A series of sparkling golden rooftops crown the Grand Palace, which reigns supreme along the banks of the Chao Phraya River.
As the official royal residence for 150 years, it is perhaps little wonder that Bangkok’s Grand Palace is so spectacular. Its imposing facade and glistening roofs are sure to make a lasting impression on any first-time visitors to Bangkok. Housing the revered Emerald Buddha statue, this complex is seen by many as the spiritual heart of the city.
King Rama I built the Grand Palace when he moved the Thai capital to Bangkok in 1782. It was a huge undertaking, with hundreds of boats bringing bricks and rubble along the river to help with the construction work. His official residence was Amarind Hall and it is there that you will find his ancient thrones.
As each monarch expanded the Palace with their own buildings and structures, the complex has developed into an architectural smorgasbord which blends European, Asian and Thai influences. The Boromabiman Hall played host to the King’s annual garden party and was inspired by French architecture, while Chakri Maha Prasat – housing the weapons museum – combines soaring Thai spires with neoclassical features. Also worth visiting is the beautiful Phra Mondhop, decorated with stunning mosaics made of tiny bits of glass, and Phra Viharn Yot inside which you can find the stone which served as a throne to Ramkhamhaeng, the founder of Thailand.

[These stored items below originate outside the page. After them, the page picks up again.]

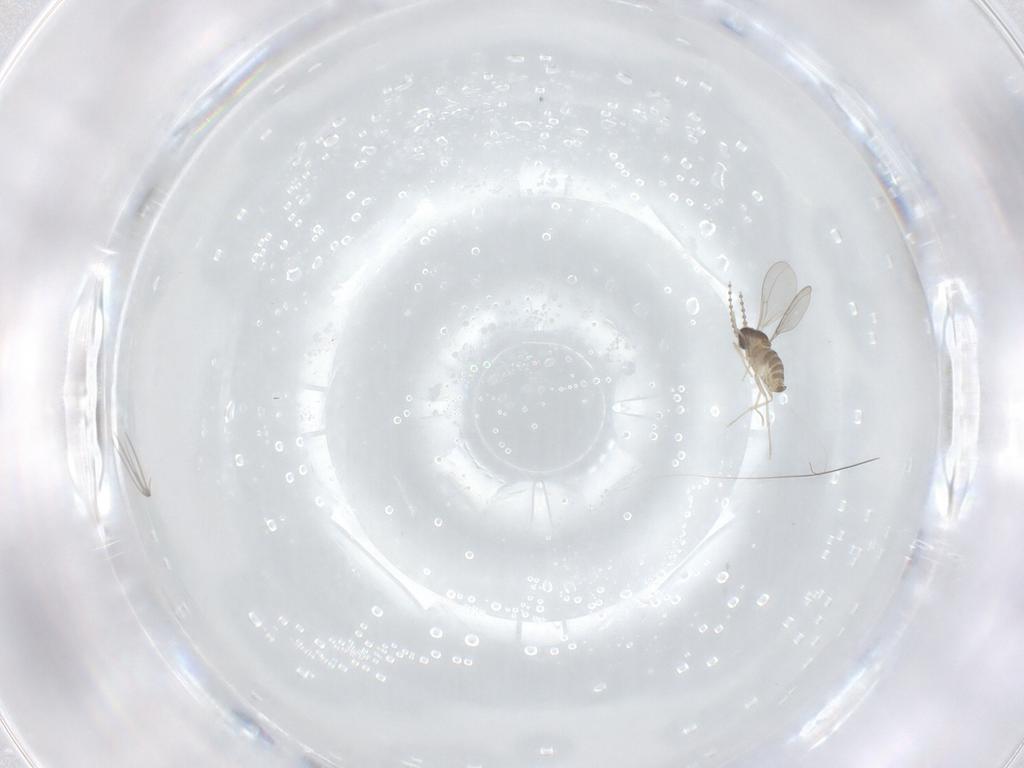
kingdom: Animalia
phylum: Arthropoda
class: Insecta
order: Diptera
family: Cecidomyiidae
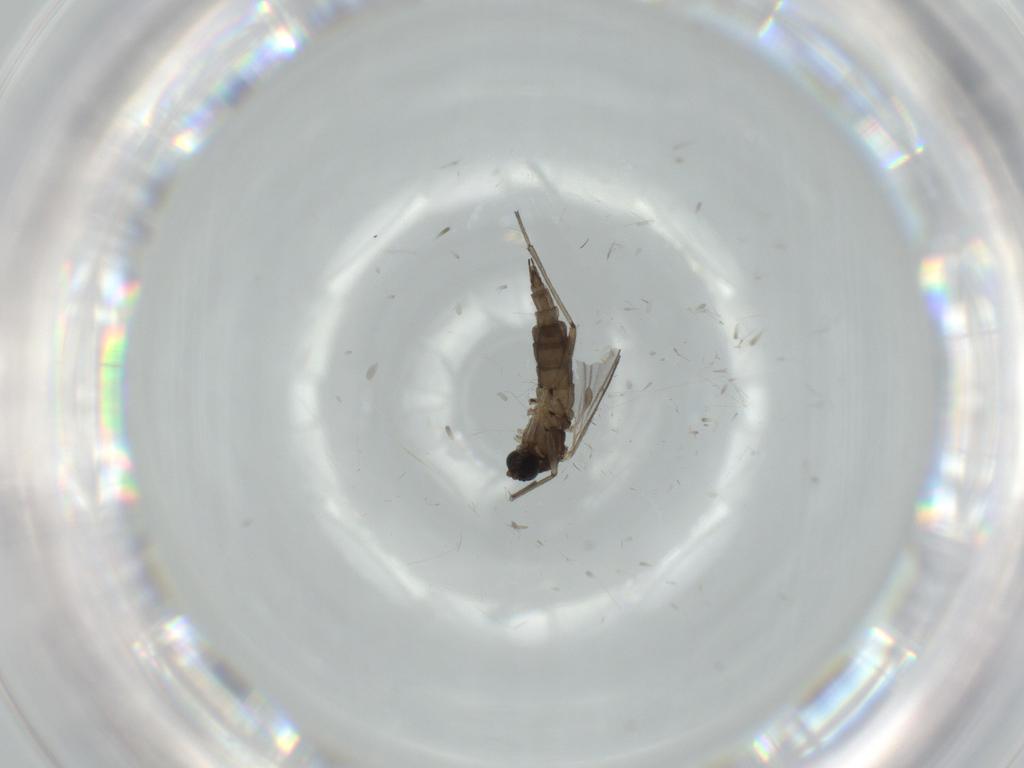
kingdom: Animalia
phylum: Arthropoda
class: Insecta
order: Diptera
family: Sciaridae
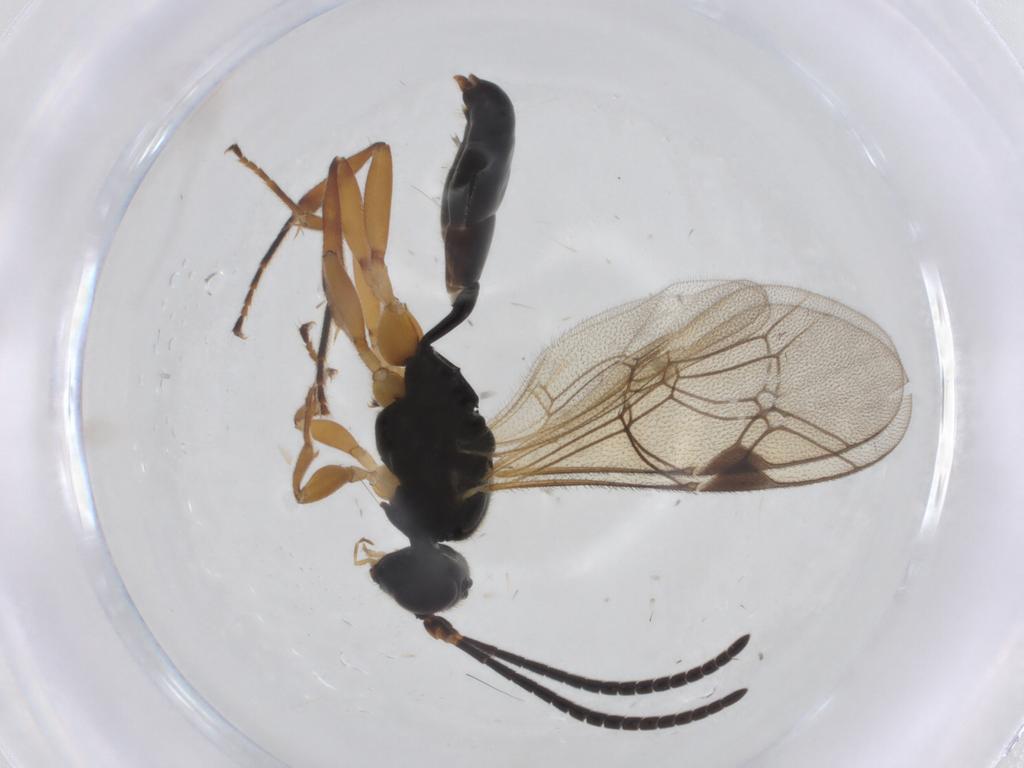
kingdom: Animalia
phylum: Arthropoda
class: Insecta
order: Hymenoptera
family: Ichneumonidae
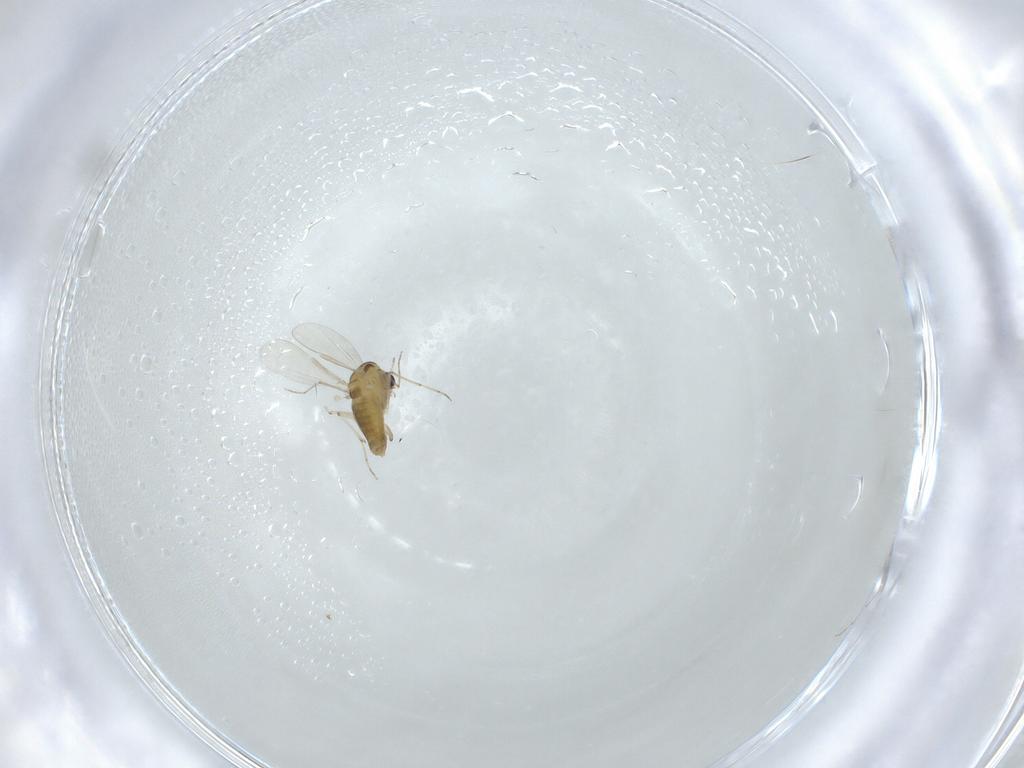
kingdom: Animalia
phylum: Arthropoda
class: Insecta
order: Diptera
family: Chironomidae
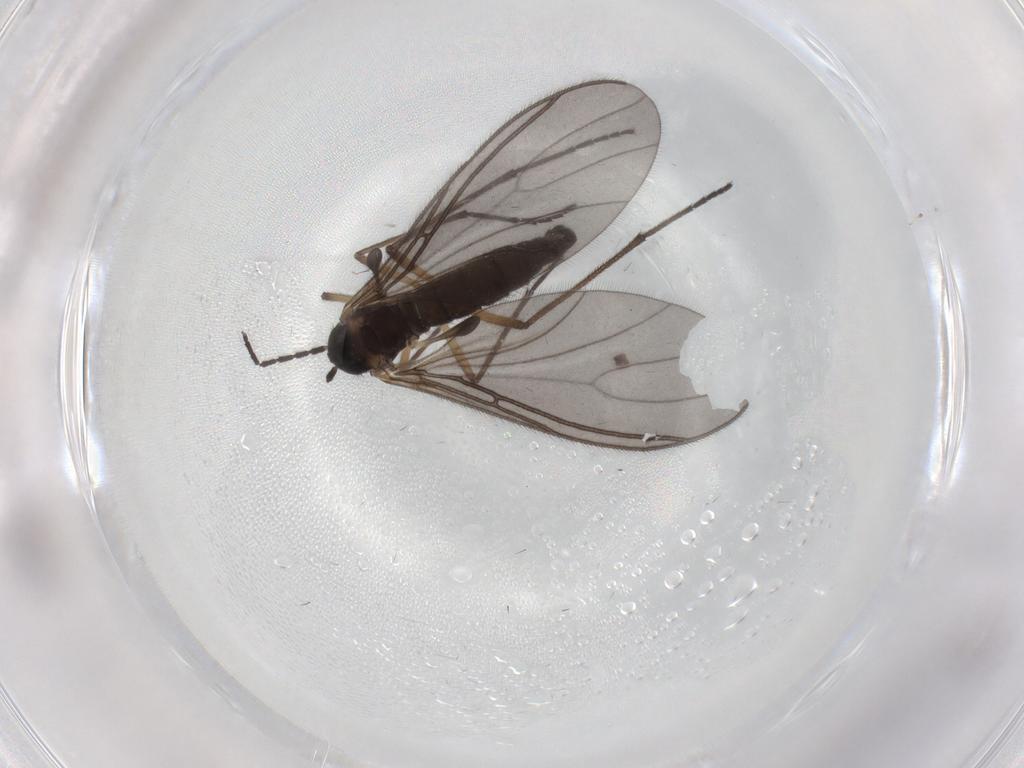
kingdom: Animalia
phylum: Arthropoda
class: Insecta
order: Diptera
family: Sciaridae
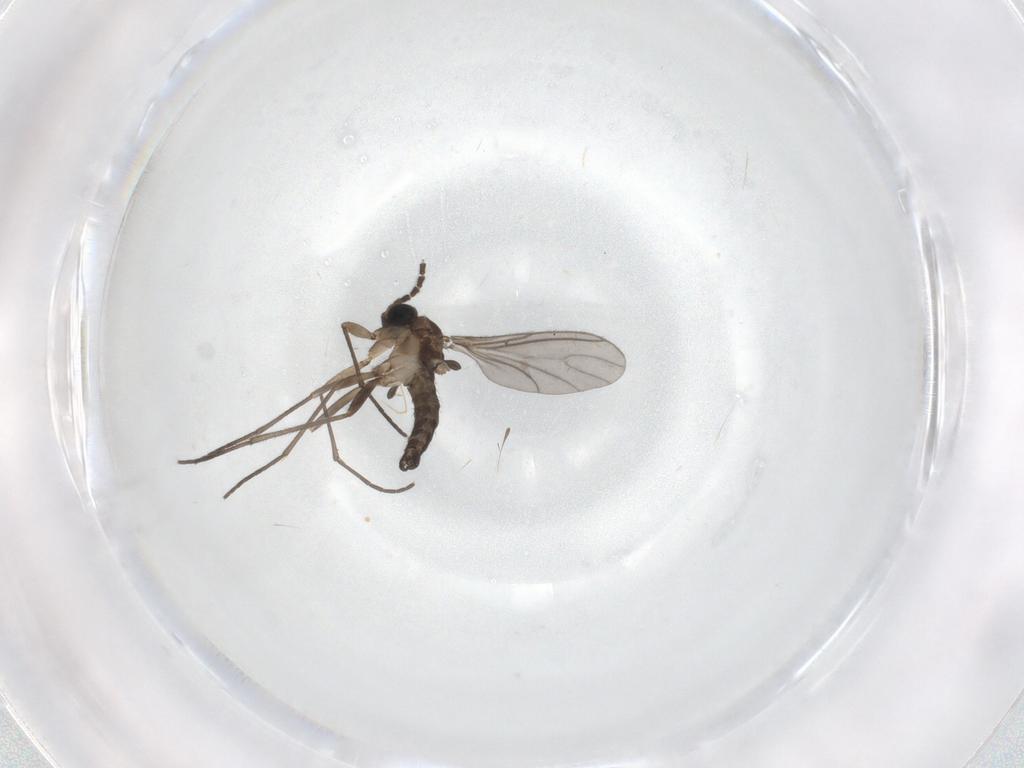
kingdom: Animalia
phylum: Arthropoda
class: Insecta
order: Diptera
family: Sciaridae
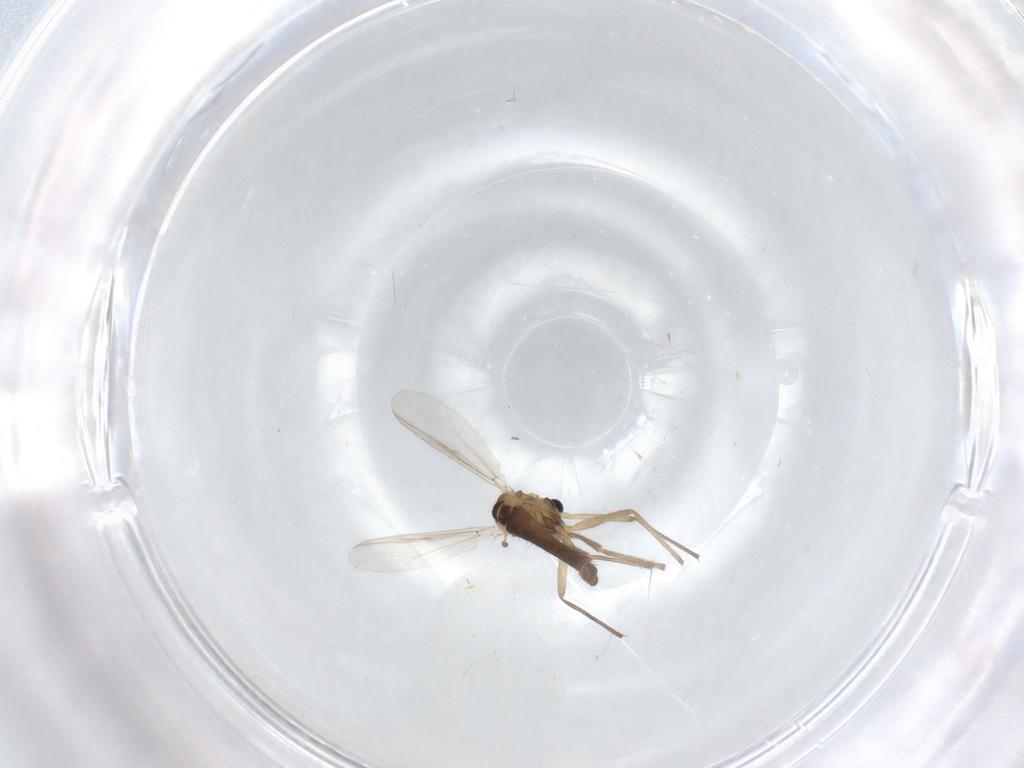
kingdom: Animalia
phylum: Arthropoda
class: Insecta
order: Diptera
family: Chironomidae
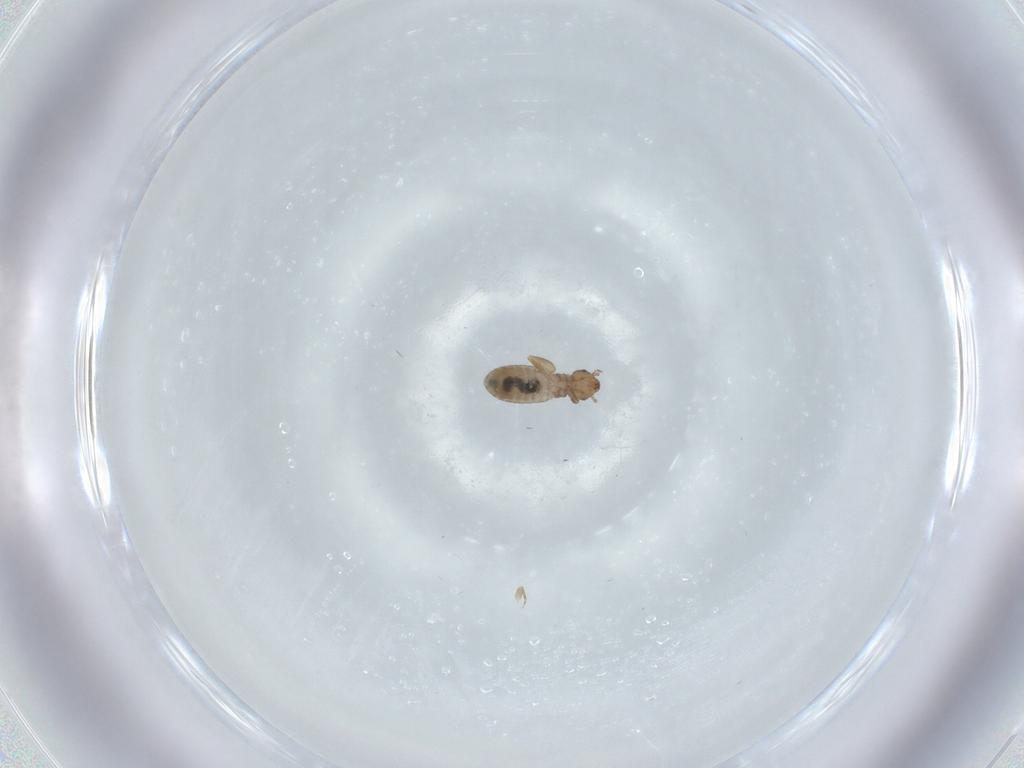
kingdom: Animalia
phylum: Arthropoda
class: Insecta
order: Psocodea
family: Liposcelididae
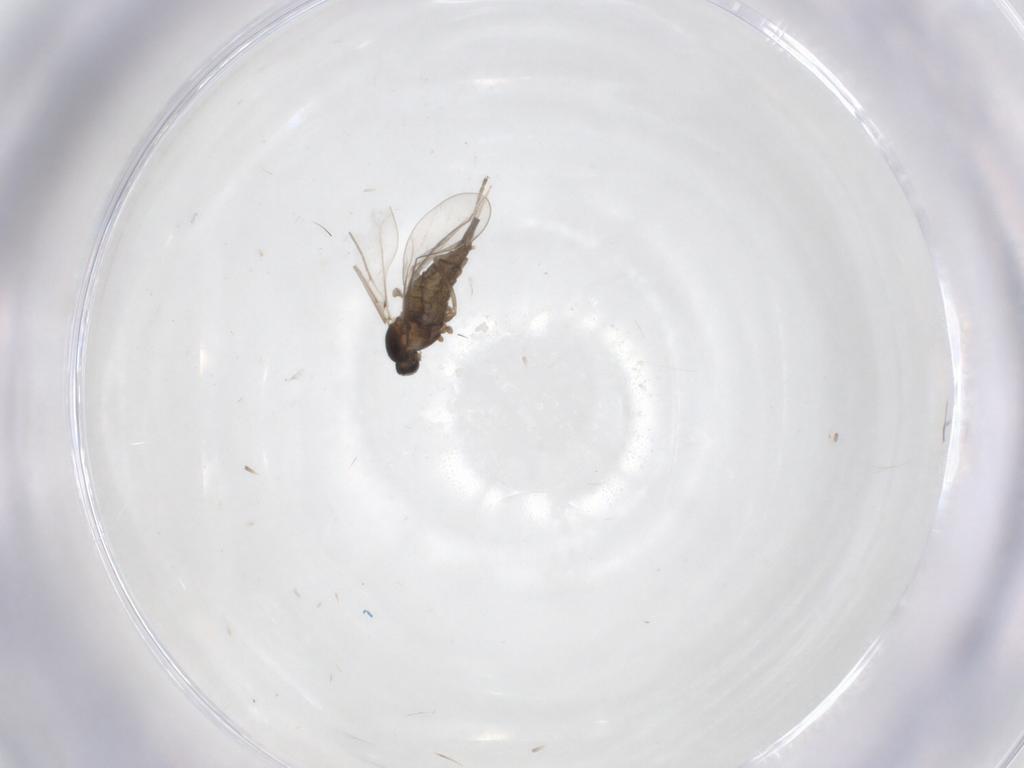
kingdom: Animalia
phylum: Arthropoda
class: Insecta
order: Diptera
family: Cecidomyiidae
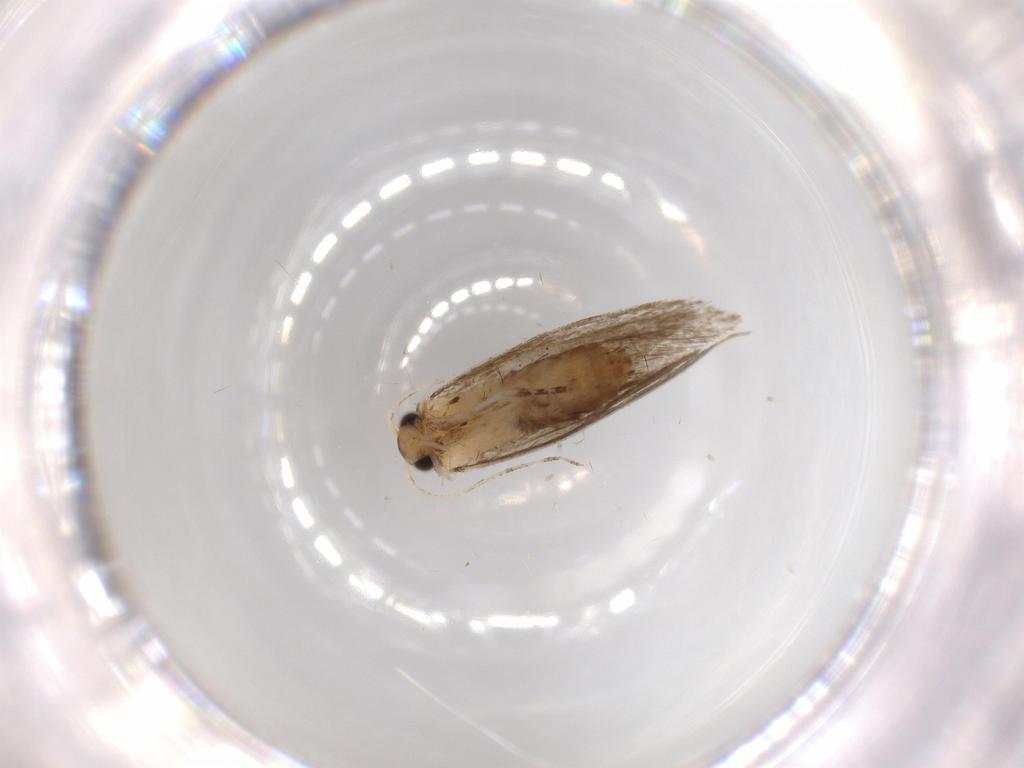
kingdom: Animalia
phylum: Arthropoda
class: Insecta
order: Lepidoptera
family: Tineidae
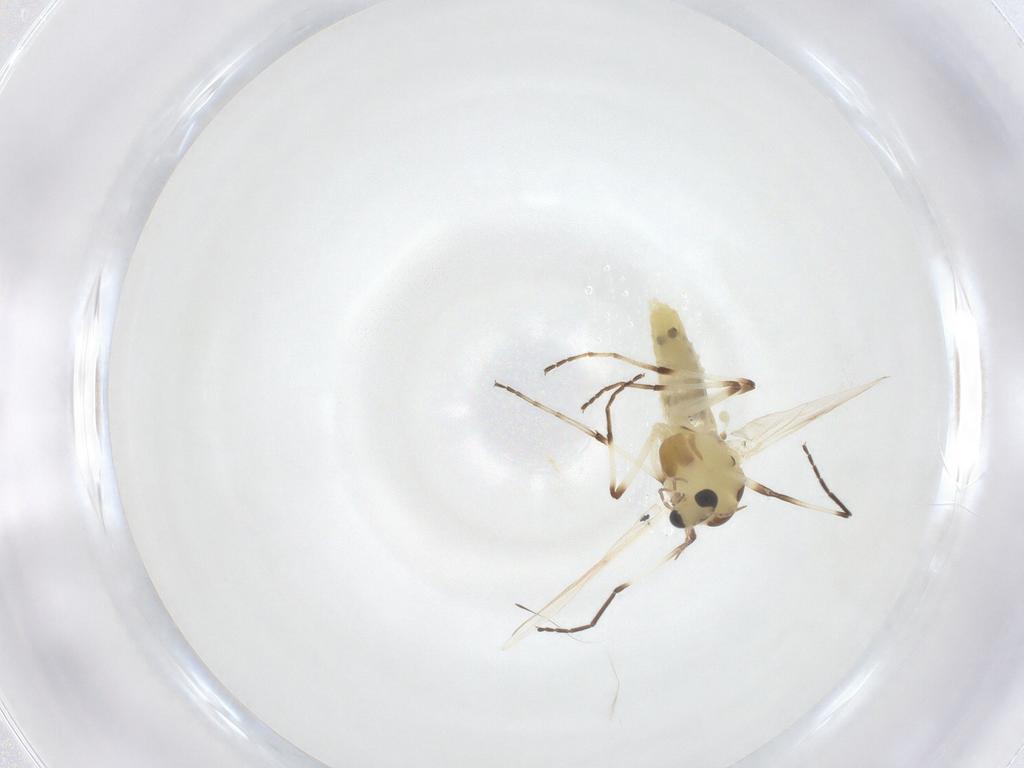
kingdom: Animalia
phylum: Arthropoda
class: Insecta
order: Diptera
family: Chironomidae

There are so many highlights that it can sometimes be difficult to take them all in! It might be worth joining a free tour or renting an audio guide to help you navigate the impressive collection of buildings that makes up the palace complex. Make the most of your visit by combining it with a trip to the Temple of the Emerald Buddha, located inside the Palace grounds.
Located on the banks of the Chao Phraya River, it is easy to reach by boat. There is a ferry stop just a short walk away at Tha Chang pier. Ensure you arrive early, as the complex is only open until mid-afternoon. Be careful to dress respectfully – covering your arms, legs and feet – as both the Palace and Shrine are important local landmarks.